── STORED RECORDS ──
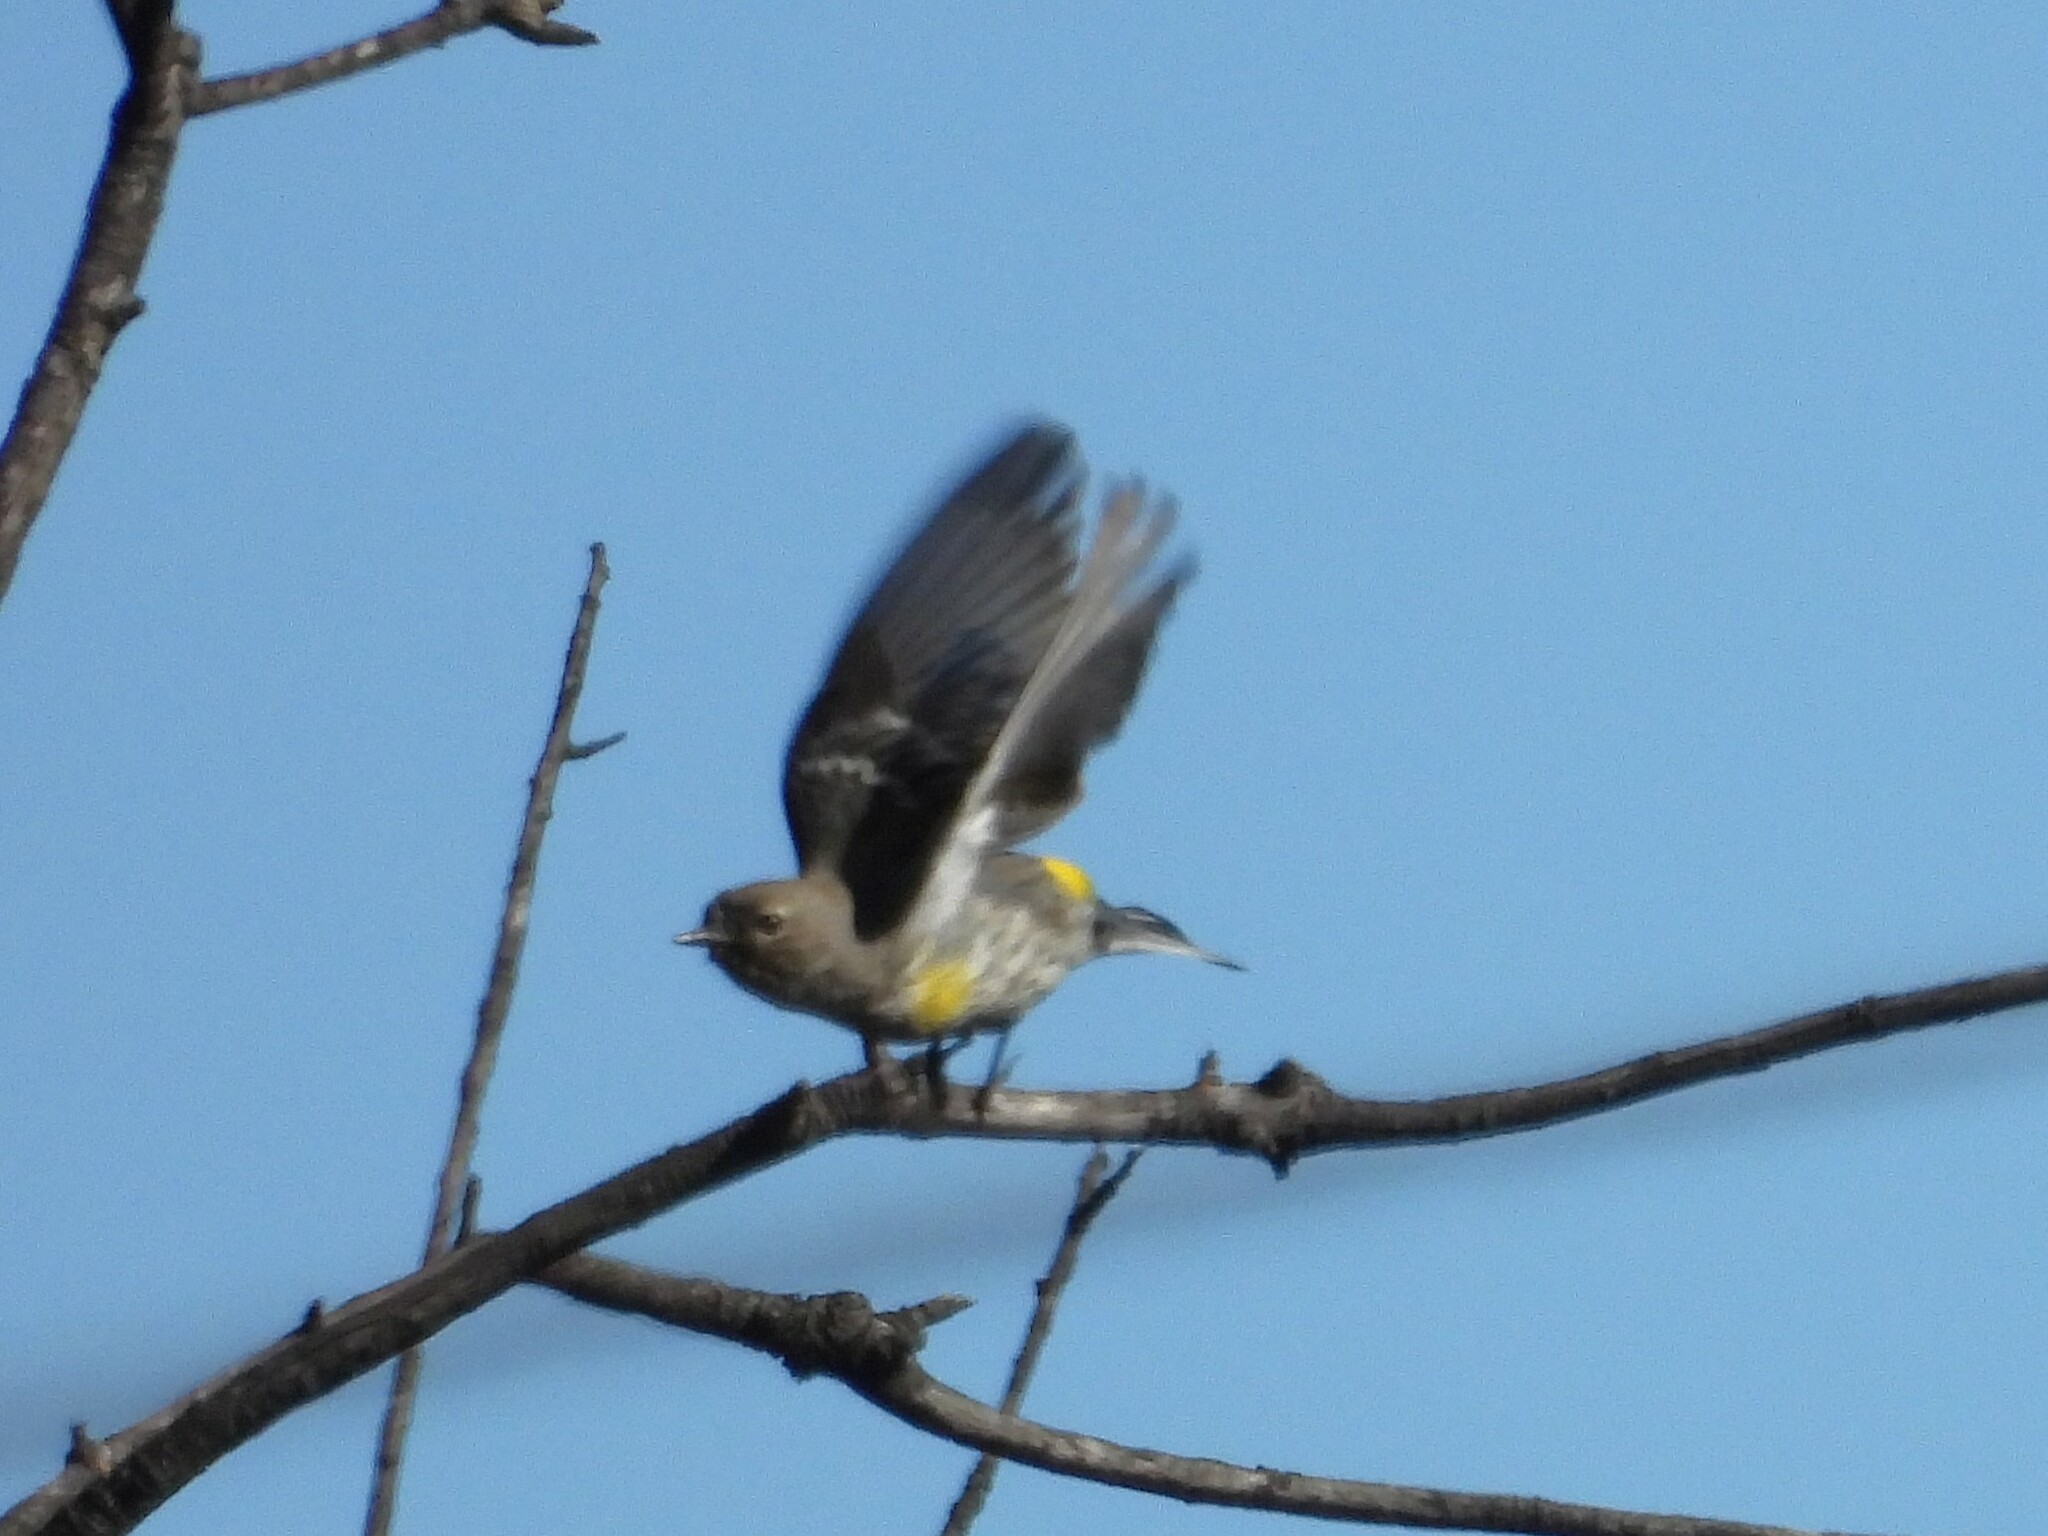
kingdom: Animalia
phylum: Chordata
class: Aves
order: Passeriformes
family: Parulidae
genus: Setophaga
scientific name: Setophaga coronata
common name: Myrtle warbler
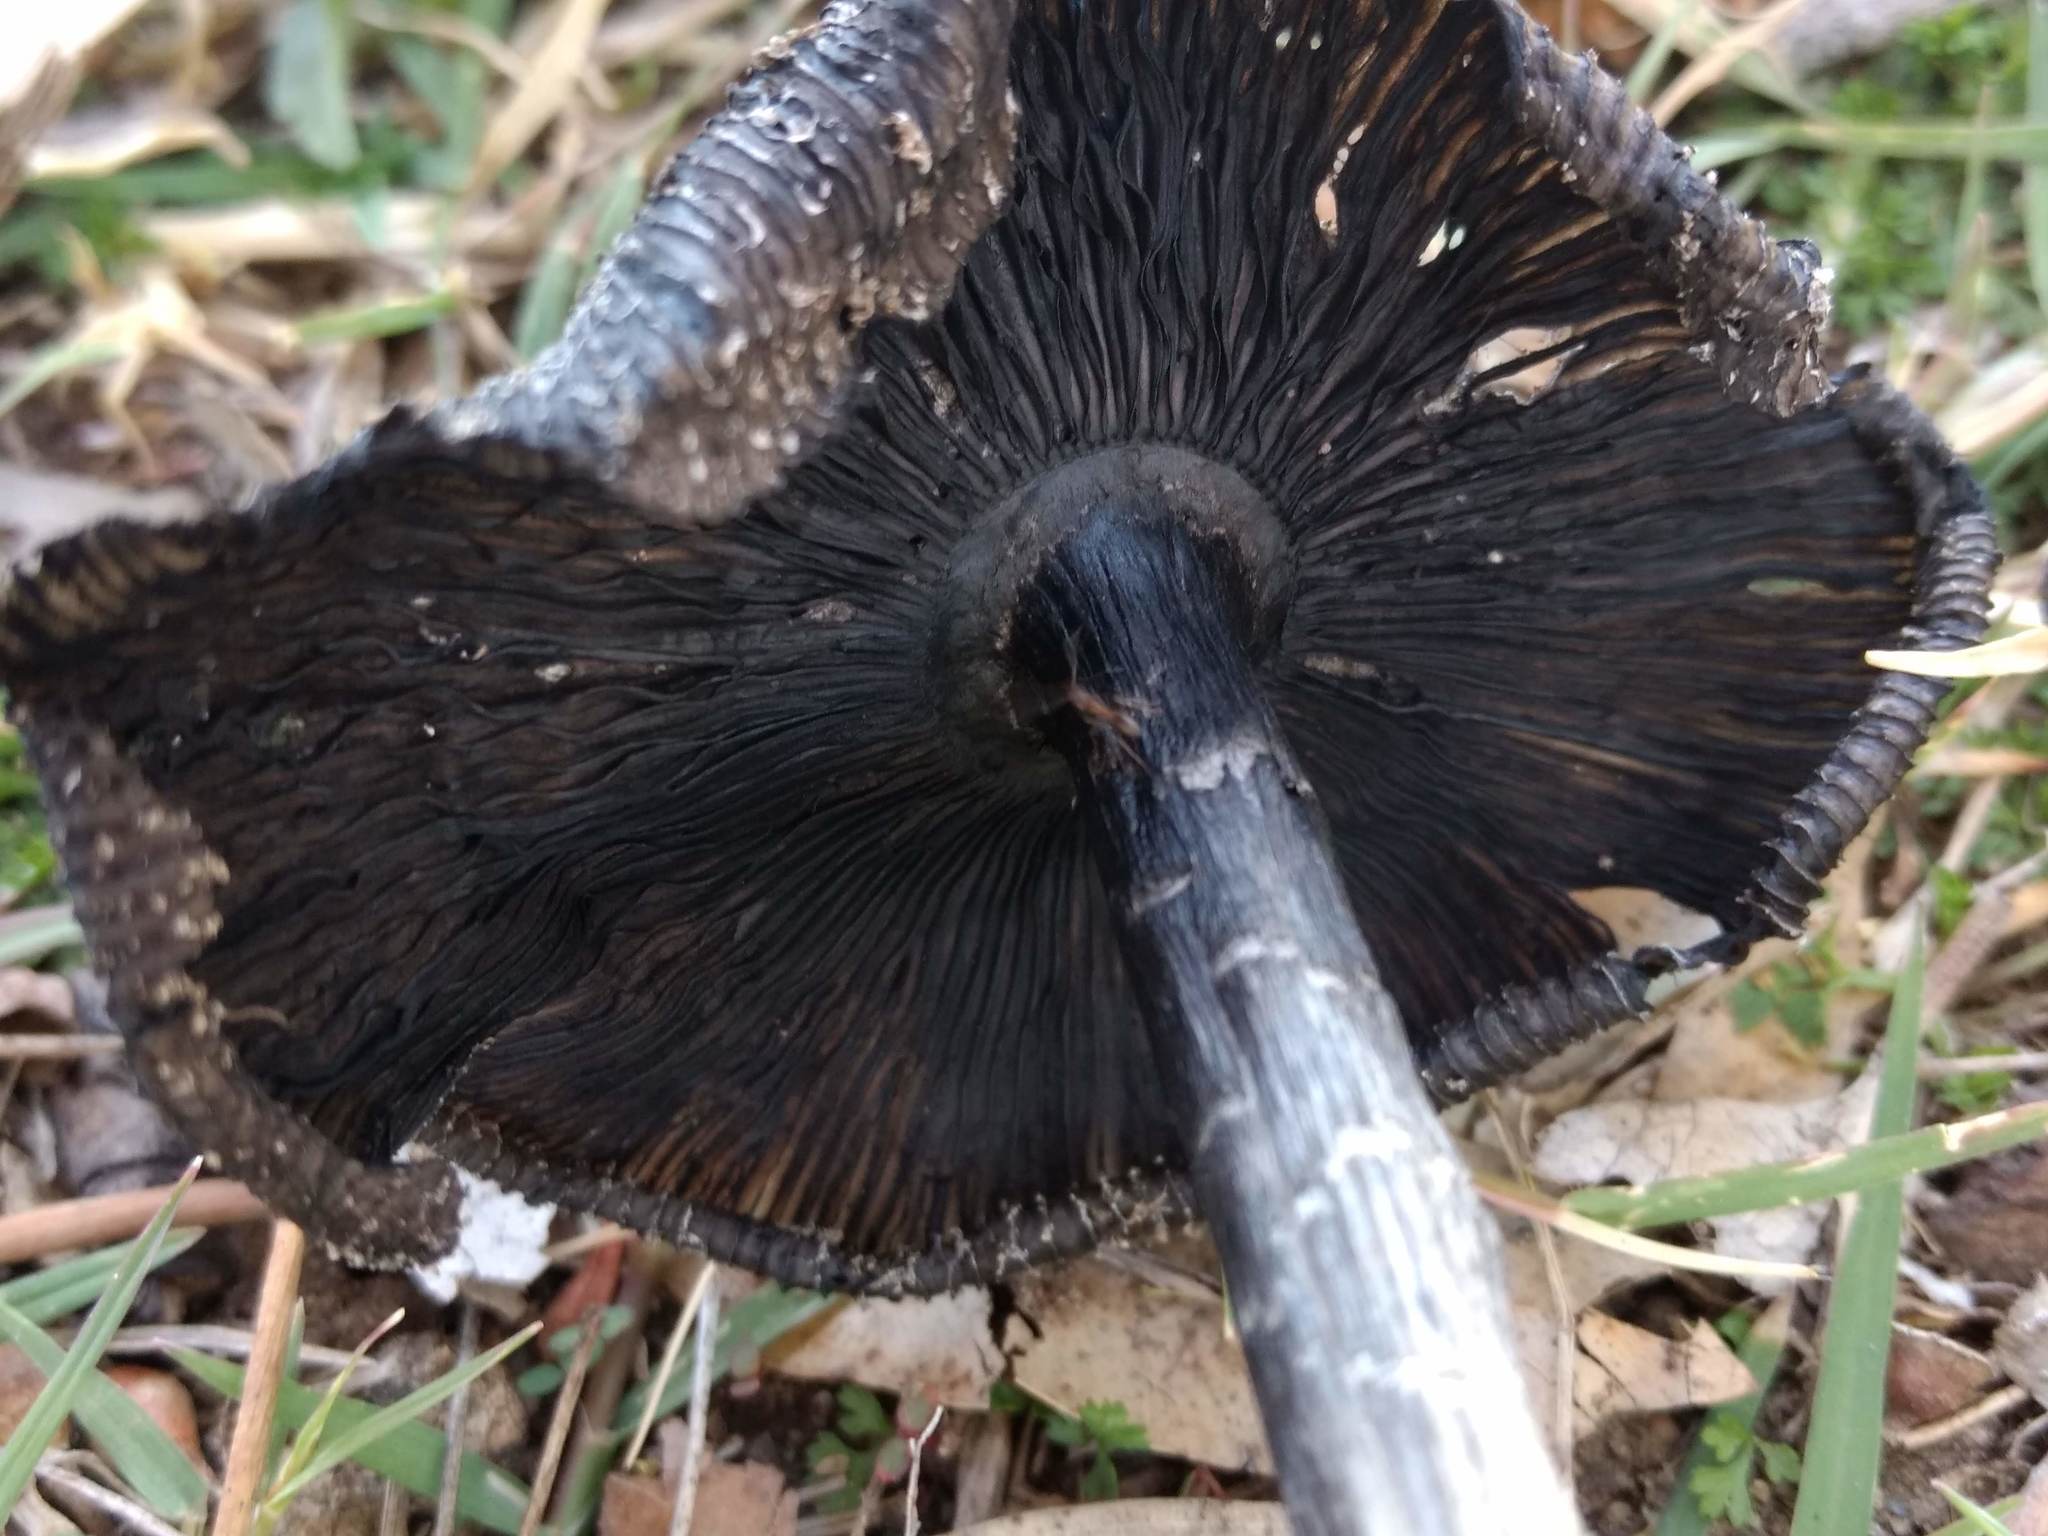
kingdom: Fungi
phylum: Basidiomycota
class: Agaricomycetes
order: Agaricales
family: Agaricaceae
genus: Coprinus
───
EXERCISE GOAL: Copy out every line of the records above word for word, leaving out the pictures.

COMPLETE OUTPUT:
kingdom: Animalia
phylum: Chordata
class: Aves
order: Passeriformes
family: Parulidae
genus: Setophaga
scientific name: Setophaga coronata
common name: Myrtle warbler
kingdom: Fungi
phylum: Basidiomycota
class: Agaricomycetes
order: Agaricales
family: Agaricaceae
genus: Coprinus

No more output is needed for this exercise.